The ticket now is the Liquid Flouride Thorium Reactor, which A)is infinitely safer than the traditional Light Water Reactor by virtue of its design, B)is extremely "scalable", and can be very small, such as the unit being installed in Galena, AL, or can be made very large by bunching a number of units together, C)is mass produced in a factory and hauled by truck or rail, thus realizing great economies by mass production, as opposed to the custom built LTWs now in service and D) best of all, can extend the fuel cycle by hundreds of years and produces little waste.

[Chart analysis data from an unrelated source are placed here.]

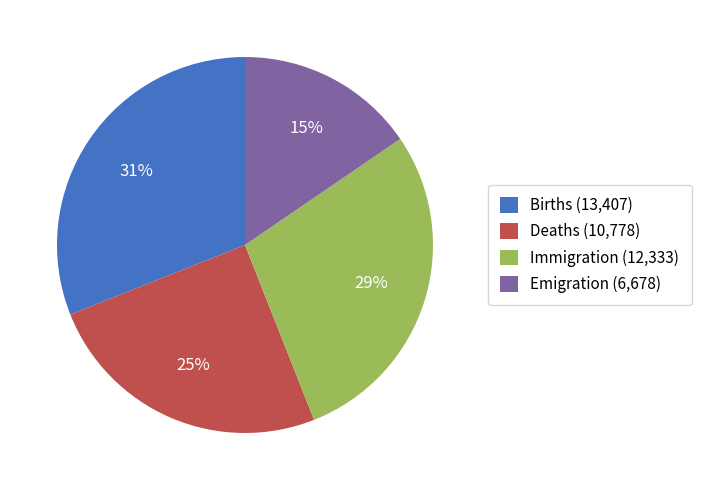

What is the smallest slice in the pie chart?

Emigration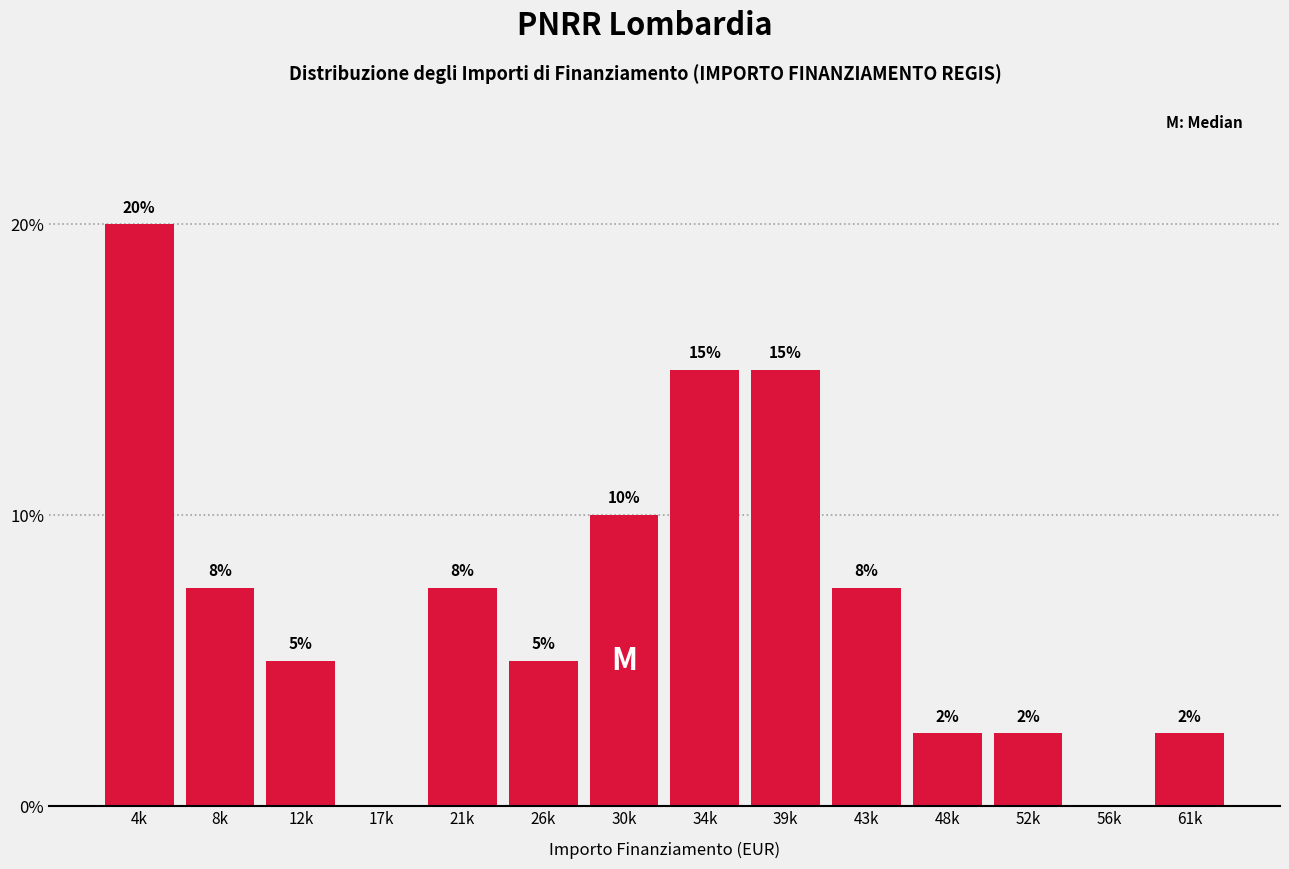

Is it true that the value at 21k is 11.1?

False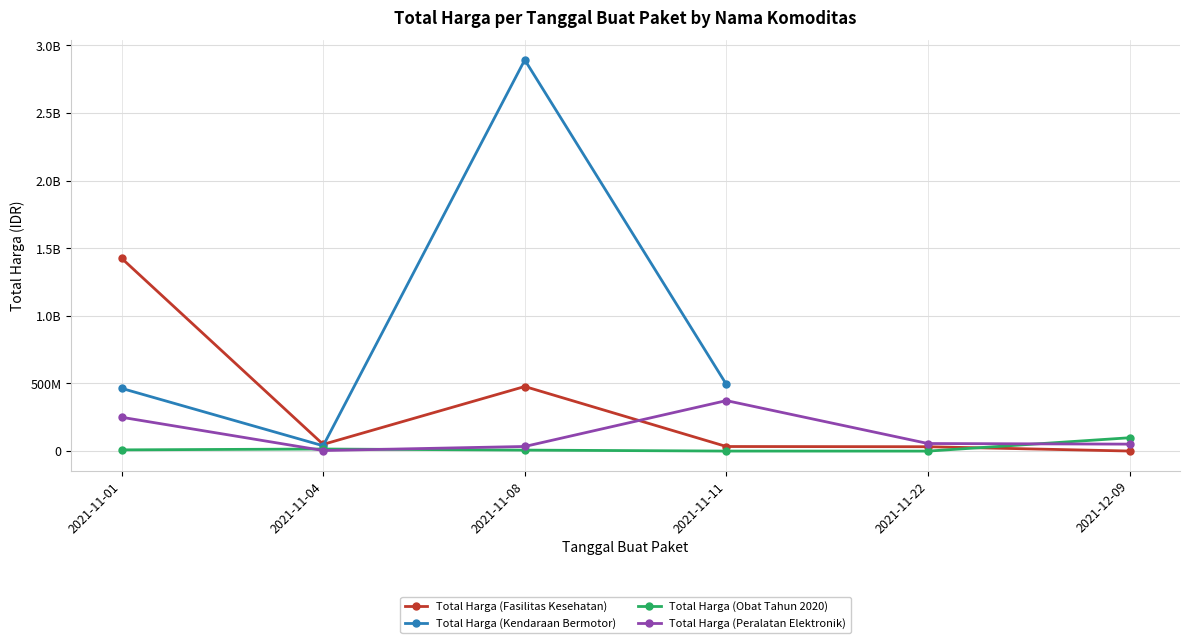

True or false: Total Harga (Fasilitas Kesehatan) and Total Harga (Obat Tahun 2020) intersect in this chart.

True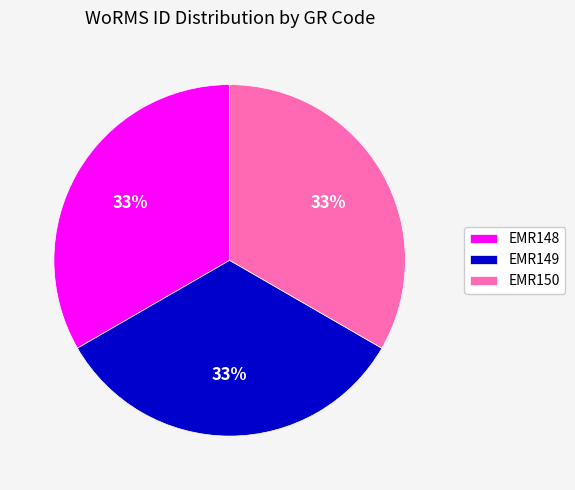

To the nearest percent, what percentage of the pie is EMR150?

33%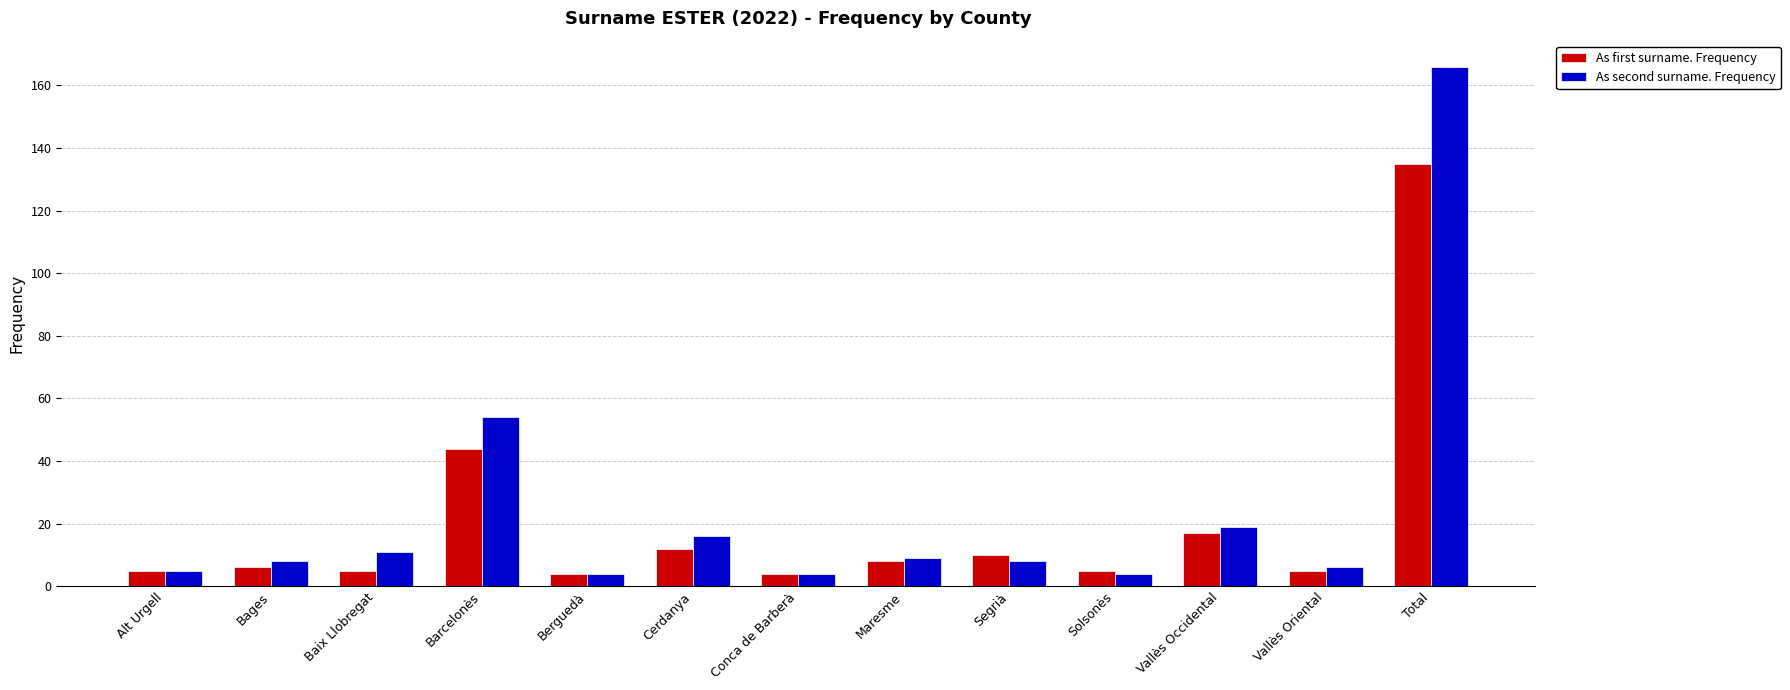

Which series has the largest range (max minus min)?

As second surname. Frequency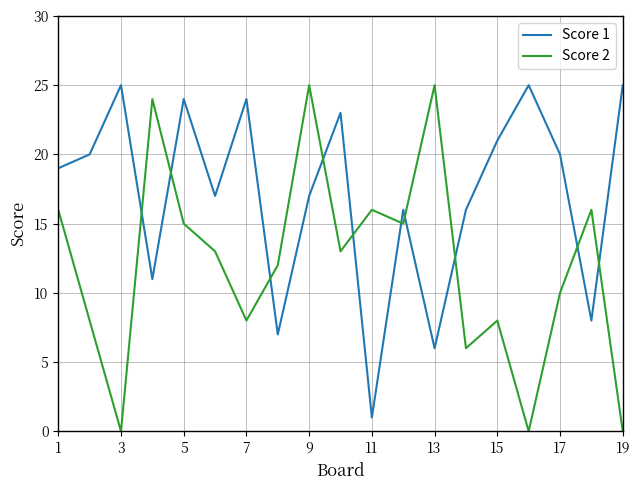

How many lines are shown in the chart?

2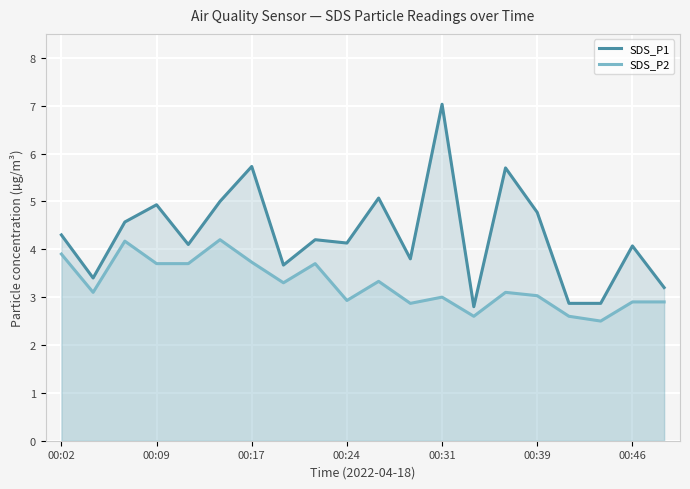

What is the value of the SDS_P2 point at the 3rd from the left?

4.2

For more information on the latest developments and general technical information on the LFTR and the newer, safer, mass-produced Stage 3 LTWs being built in India and China, go to the blog "Nuclear Green" at http://nucleargreen.blogspot.com.

M. Simon said...

The LFTR looks nice but the economics don't make sense except for isolated Alaskan Villages who will have their reactors subsidized.

M. Simon said...

Nuclear Green

The North Coast said...

Actually, the more LFTRs are produced, the more economic sense they make.

They could produce electricity as cheaply as .06/KwH.

They compare favorably with such renewables as solar and wind.

They compare unfavorably with coal and gas only as long as supplies of these two commodities remain plentiful. However, a slight increase, say of 2% a year, of our consumption of coal and gas, could drive them into rapid depletion, and thus drive the prices up steeply.

M. Simon said...

NC,

It certainly would be a good idea to build a few different designs and get some operational experience.